Java XSLT Memory Leak



I ran into a strange memory (leak?) problem when I had a to write a Java command line tool that used javax.xml to transform and JAXB to analyze a XML structure and that finally stored the results in a CMS.

This tool had to parse quite a big XML file (> 300MB), perform some XSLT (using javax.xml.transform.Transformer.transform(Source xmlSource, Result outputTarget)) and then continue to work on that XML file.

Transforming the file consumed a little bit more than 1GB of RAM and even after the file was transformed, that RAM (heap space) just wasn’t freed by the garbage collector. That meant that I had to include an additional 1G of heap space just for the XSL transformation!

The tool was designed in a flexible way so that if you set the correct flag and a previous run of that tool had already created the transformed XML file, the transformation could be skipped – in this case memory was not a problem at all! But when I performed that XSLT, 1 additional GB was needed. Since the parts of the code that were executed afterwards, needed some memory, too, I needed to provide roughly 1.3 GB to the JVM so that the tool was able to finish at all!

I double-checked if all my input- and output-streams were closed properly, but that wasn’t the problem.

I debugged my code, googled, read the API, googled, decompiled (or looked into the sources) of the javax.xml code, googled again, but just couldn’t figure out why the java heap memory wasn’t freed.

Then I used profiling (the Java7 JDK comes bundled with Java Mission Control) and found out that most memory was consumed by instances of cached map entries (java.lang.ThreadLocal$ThreadLocalMap$Entry).

It looks like the javax.xml API caches the XML chunks in a hash map for performance reasons. This might seem like a nice idea, but in fact it is quite memory-consuming and doesn’t help you when you’re parsing a huge file for exactly one single time! WTF do you don’t need a cache for in this case?

Since the tool was a re-written version of an existing – very complex – tool that had lots of dependencies (1st you had to parse this, then analyze this structure, then …), it had been single-threaded. Single-threaded means only one ThreadLocal and only one ThreadLocalMap.

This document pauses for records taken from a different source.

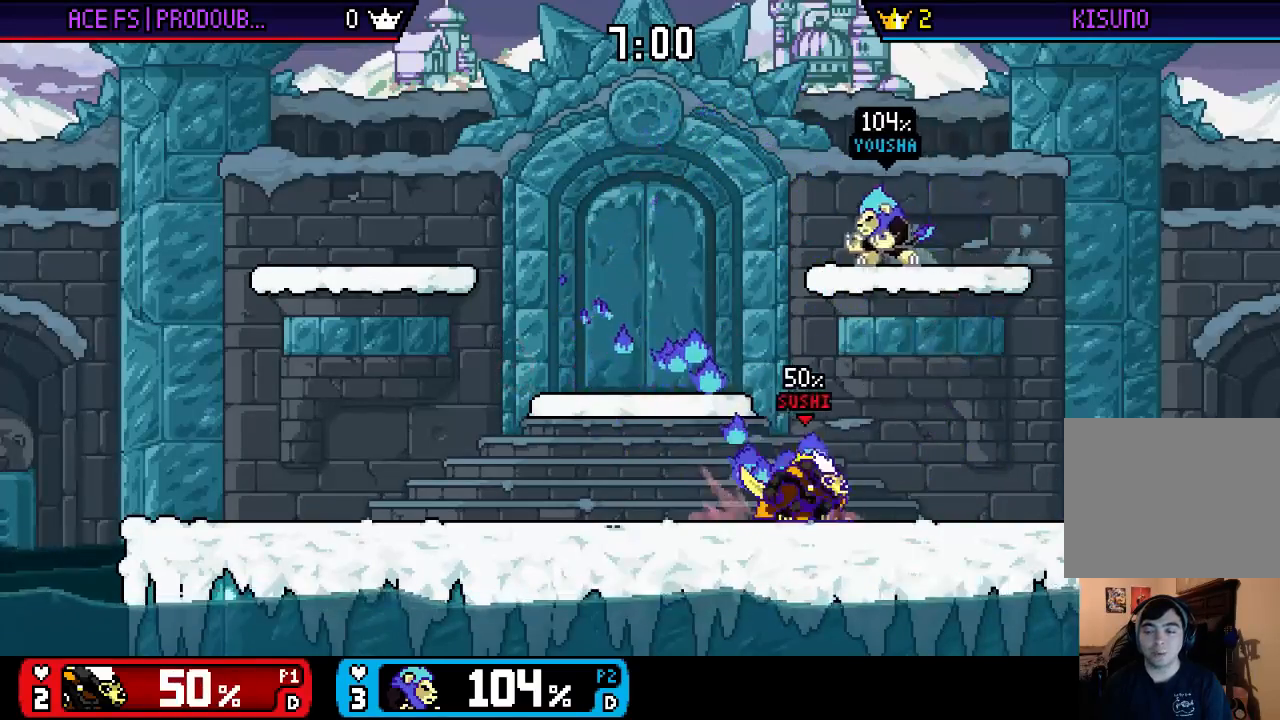
{"buttons": [], "left_stick": "left", "right_stick": "center", "events": [[50, "left_stick", "up-right"], [83, "A", "up"], [183, "left_stick", "down-right"], [317, "left_stick", "center"], [383, "left_stick", "left"]]}
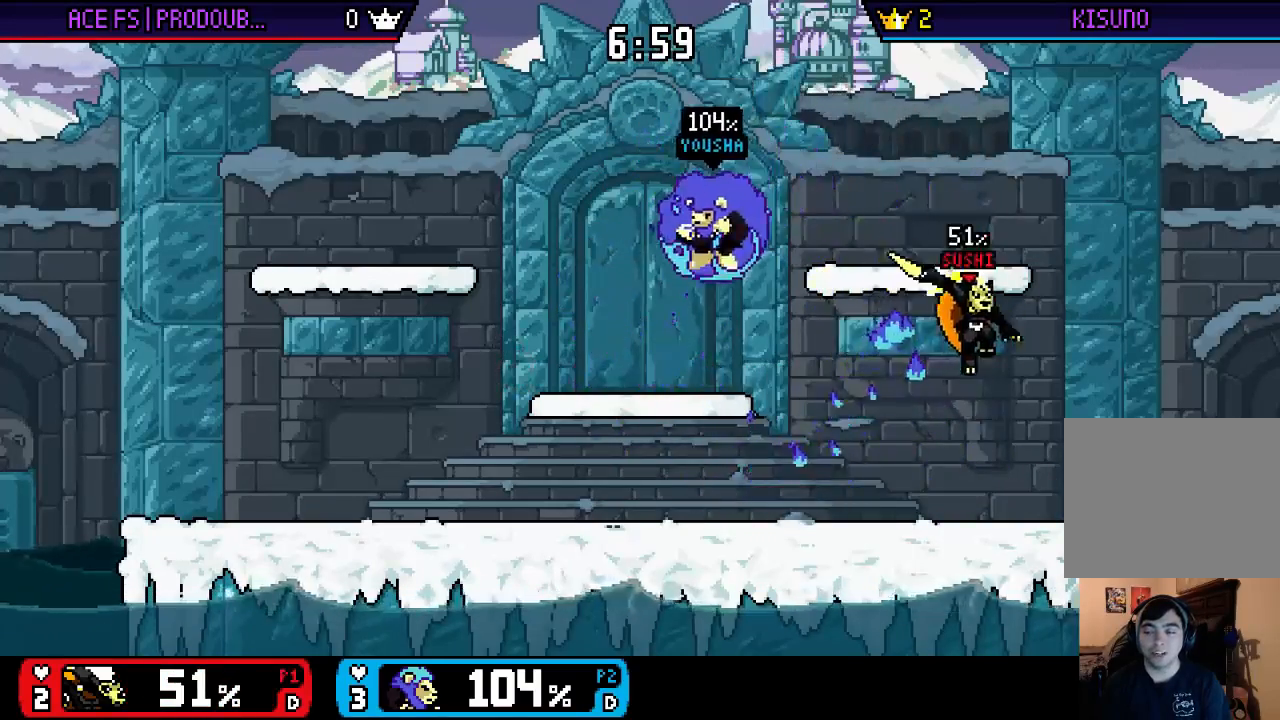
{"buttons": [], "left_stick": "up-left", "right_stick": "center", "events": [[17, "X", "down"], [150, "X", "up"], [217, "X", "down"], [283, "X", "up"], [367, "right_stick", "left"], [417, "left_stick", "up-left"], [483, "right_stick", "center"]]}
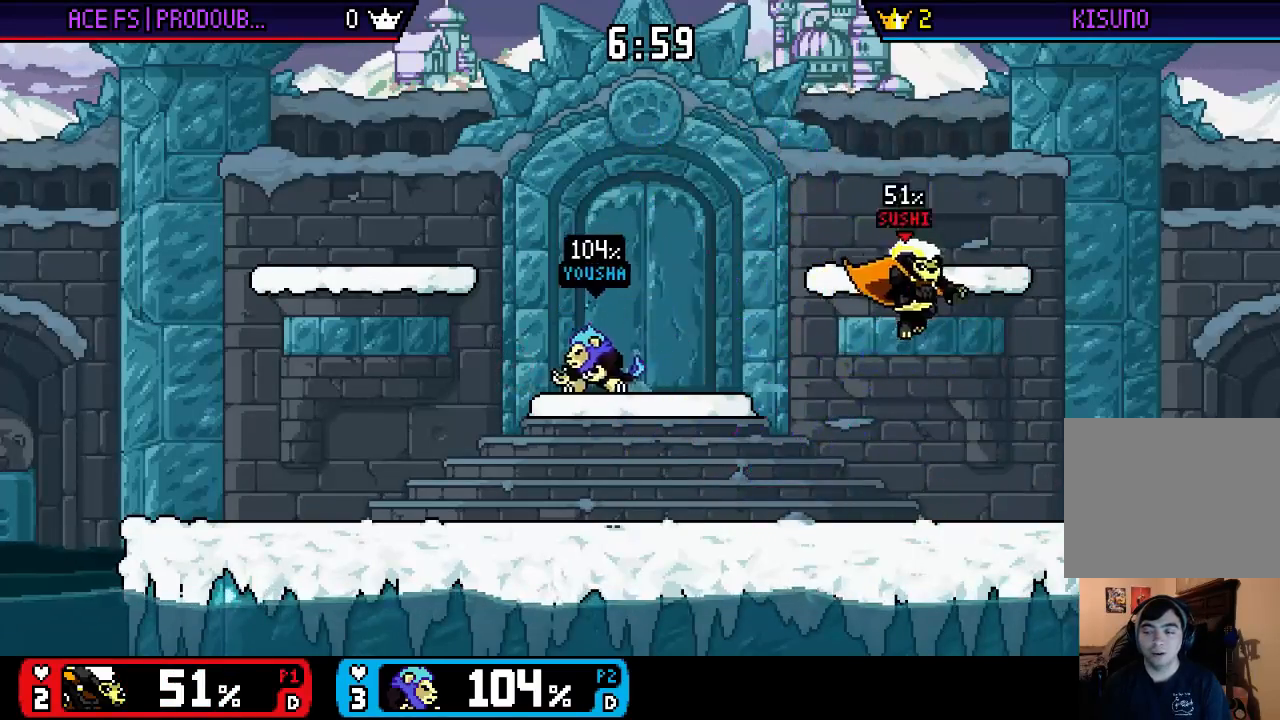
{"buttons": [], "left_stick": "center", "right_stick": "center", "events": [[50, "left_stick", "down"], [317, "left_stick", "center"]]}
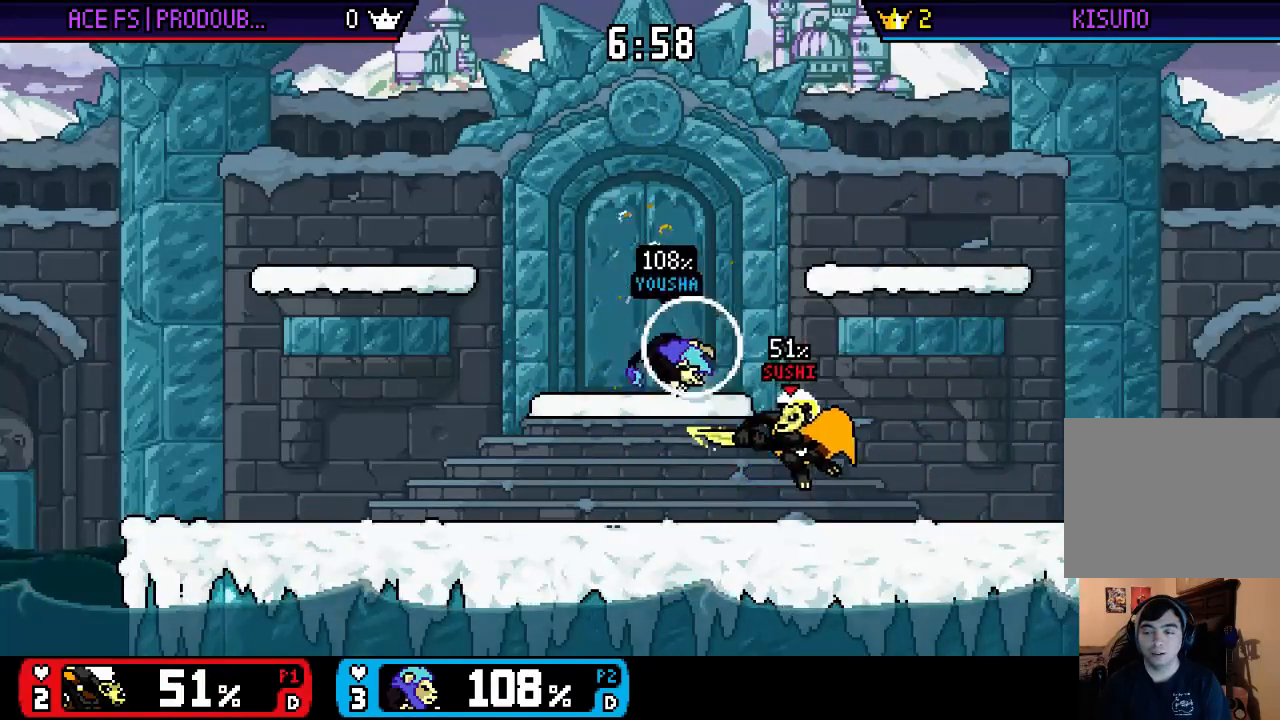
{"buttons": [], "left_stick": "center", "right_stick": "center", "events": [[83, "left_stick", "left"], [117, "X", "down"], [217, "X", "up"], [250, "left_stick", "down-left"], [283, "X", "down"], [417, "X", "up"], [417, "left_stick", "center"]]}
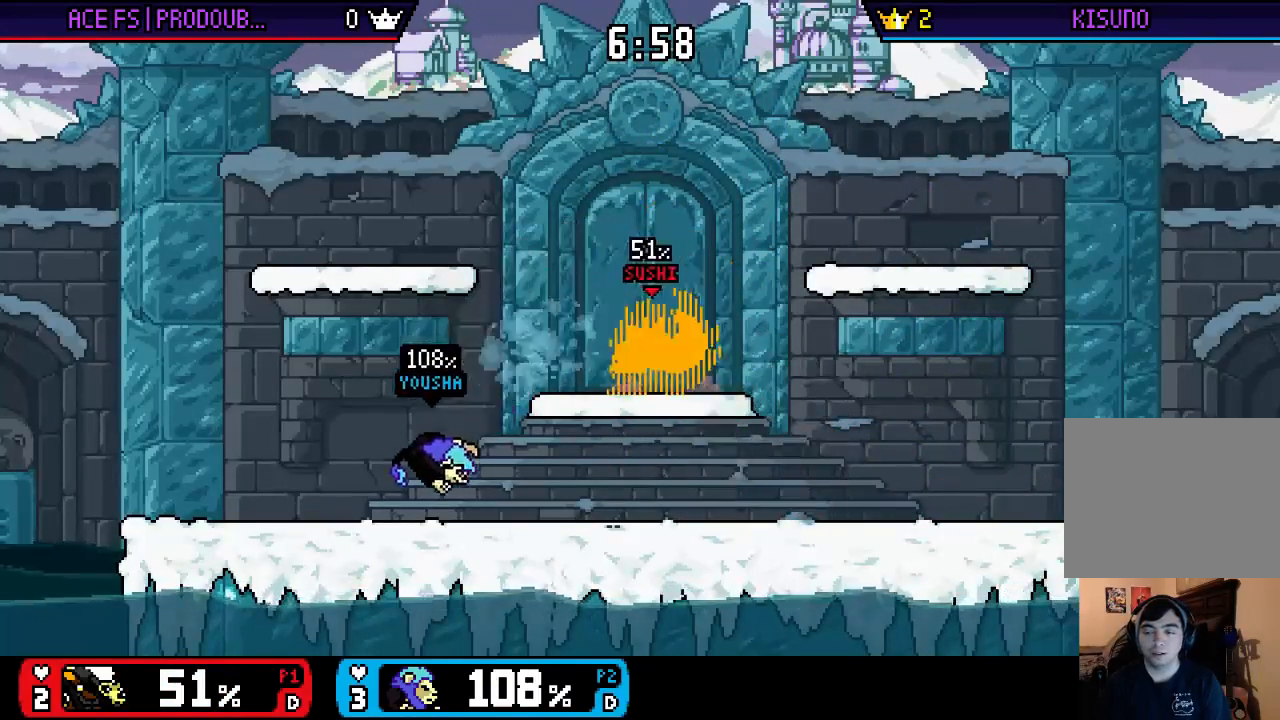
{"buttons": [], "left_stick": "center", "right_stick": "center", "events": [[17, "left_stick", "up-left"], [83, "left_stick", "down"], [150, "right_stick", "left"], [317, "left_stick", "center"], [317, "right_stick", "center"]]}
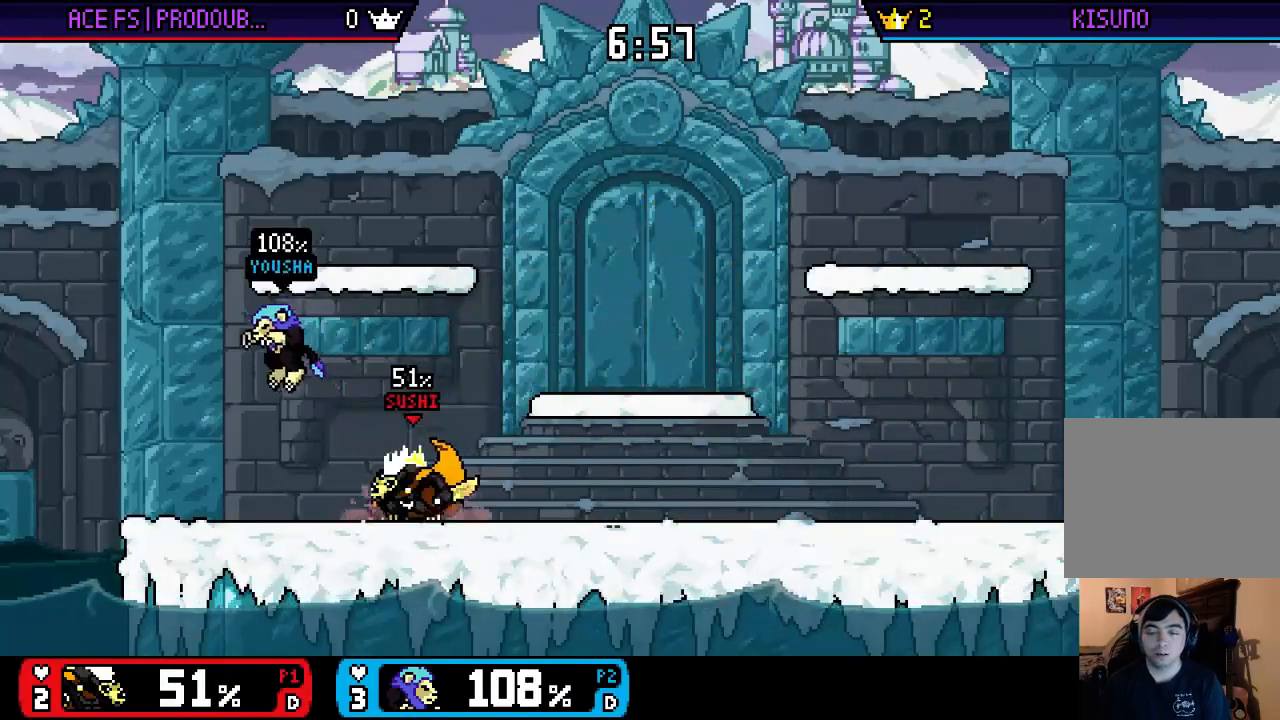
{"buttons": ["A"], "left_stick": "up-right", "right_stick": "center", "events": [[17, "X", "down"], [17, "left_stick", "left"], [150, "X", "up"], [150, "left_stick", "center"], [250, "left_stick", "right"], [317, "X", "down"], [317, "left_stick", "center"], [350, "A", "down"], [383, "X", "up"], [450, "left_stick", "up-right"]]}
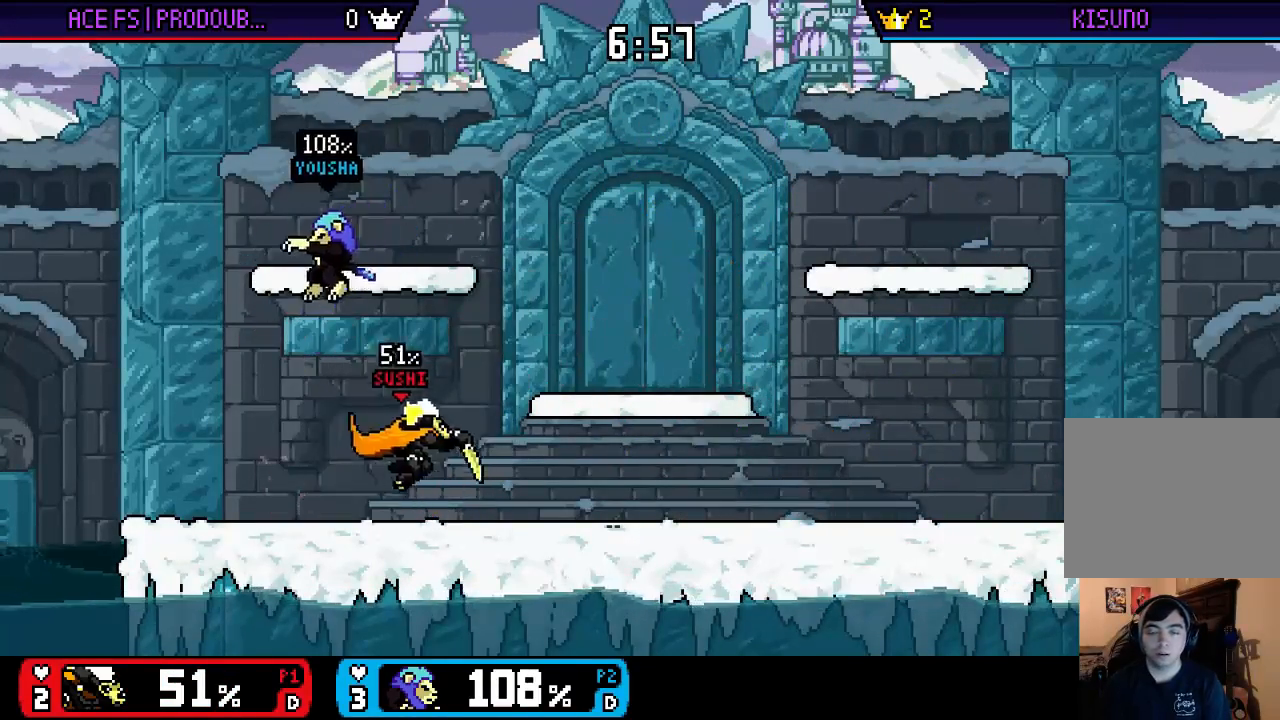
{"buttons": ["X"], "left_stick": "right", "right_stick": "center", "events": [[117, "A", "up"], [217, "left_stick", "down-right"], [350, "left_stick", "center"], [417, "left_stick", "right"], [450, "X", "down"]]}
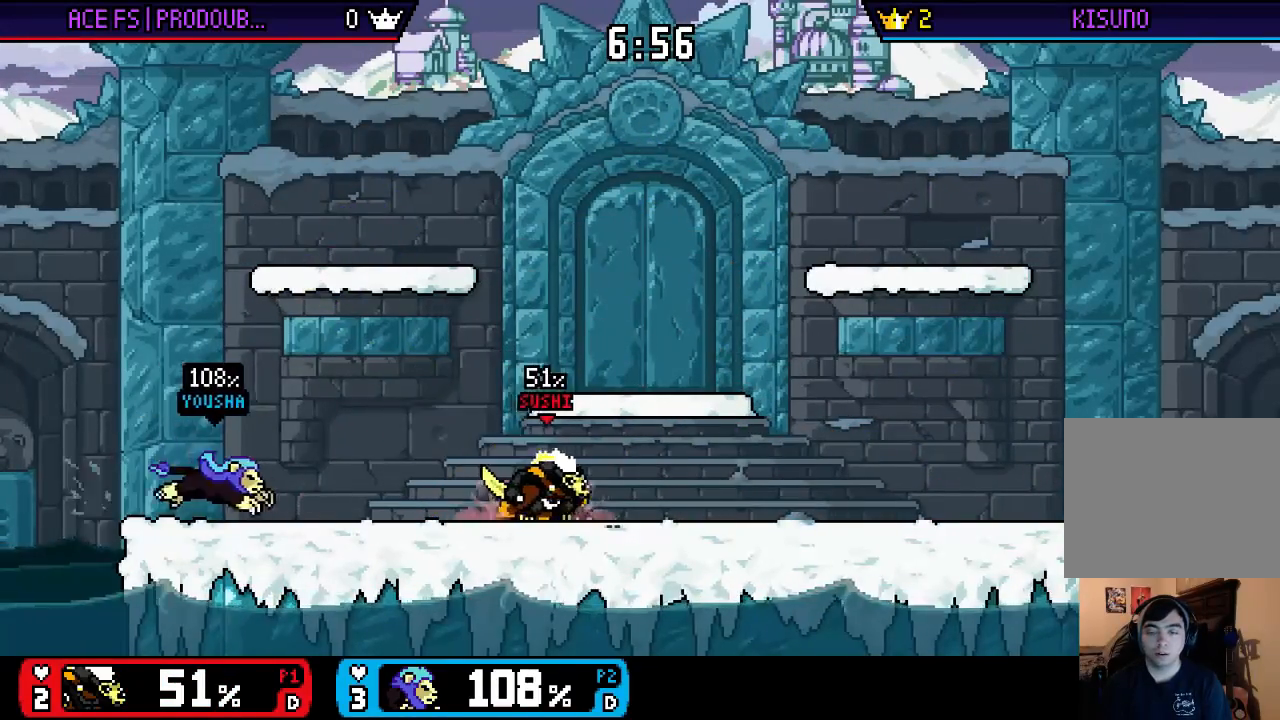
{"buttons": [], "left_stick": "center", "right_stick": "center", "events": [[50, "X", "up"], [117, "X", "down"], [117, "left_stick", "down-left"], [217, "left_stick", "center"], [250, "X", "up"], [283, "left_stick", "down"], [317, "right_stick", "left"], [350, "left_stick", "center"], [383, "right_stick", "center"]]}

So the solution was to put the transformation of the one XML file to the other into its own Thread.

Here’s the class I used:


package de.ahoiit.xml;

import javax.xml.transform.Transformer;
import javax.xml.transform.TransformerException;
import javax.xml.transform.TransformerFactory;
import javax.xml.transform.stream.StreamResult;
import javax.xml.transform.stream.StreamSource;
import java.io.IOException;
import java.io.InputStream;
import java.io.OutputStream;
import java.util.concurrent.Executors;

public class ThreadedXslTransformer {
  private long sleepTime = 10000l;
  public ThreadedXslTransformer() {
  }
  public ThreadedXslTransformer(long sleepTime) throws IllegalArgumentException {
    if (sleepTime < 1l)
      throw new IllegalArgumentException(“Invalid sleep time – must be a positive integer!”);
    this.sleepTime = sleepTime;
  }
  private static class TransformerRunner implements Runnable {
    private final InputStream xslInputStream;
    private final InputStream xmlInputStream;
    private final OutputStream xmlOutputStream;
    private TransformerException transformerException;

    TransformerRunner(InputStream xslInputStream, InputStream xmlInputStream, OutputStream xmlOut) {
      this.xslInputStream = xslInputStream;
      this.xmlInputStream = xmlInputStream;
      this.xmlOutputStream = xmlOut;
    }
    @Override
    public void run() {
      TransformerFactory transformerFactory = TransformerFactory.newInstance();
      try {
        Transformer transformer = transformerFactory.newTransformer(new StreamSource(this.xslInputStream));
        transformer.transform(new StreamSource(this.xmlInputStream), new StreamResult(this.xmlOutputStream));
      } catch (TransformerException e) {
        this.transformerException = e;
      }
      try {
        this.xslInputStream.close();
      } catch (IOException e) {
        e.printStackTrace();
      }
    }
  }
  public void transform(InputStream xsltIn, InputStream xmlIn, OutputStream xmlOut) throws TransformerException {
    TransformerRunner transformerRunner = new TransformerRunner(xsltIn, xmlIn, xmlOut);
    Thread transformerThread = Executors.defaultThreadFactory().newThread(transformerRunner);
    transformerThread.start();
    while (transformerThread.isAlive()) {
      try {
        Thread.sleep(this.sleepTime);
      } catch (InterruptedException e) {
        e.printStackTrace();
      }
    }
    if (transformerRunner.transformerException != null) {
      throw transformerRunner.transformerException;
    }
  }
}


Hope this helps.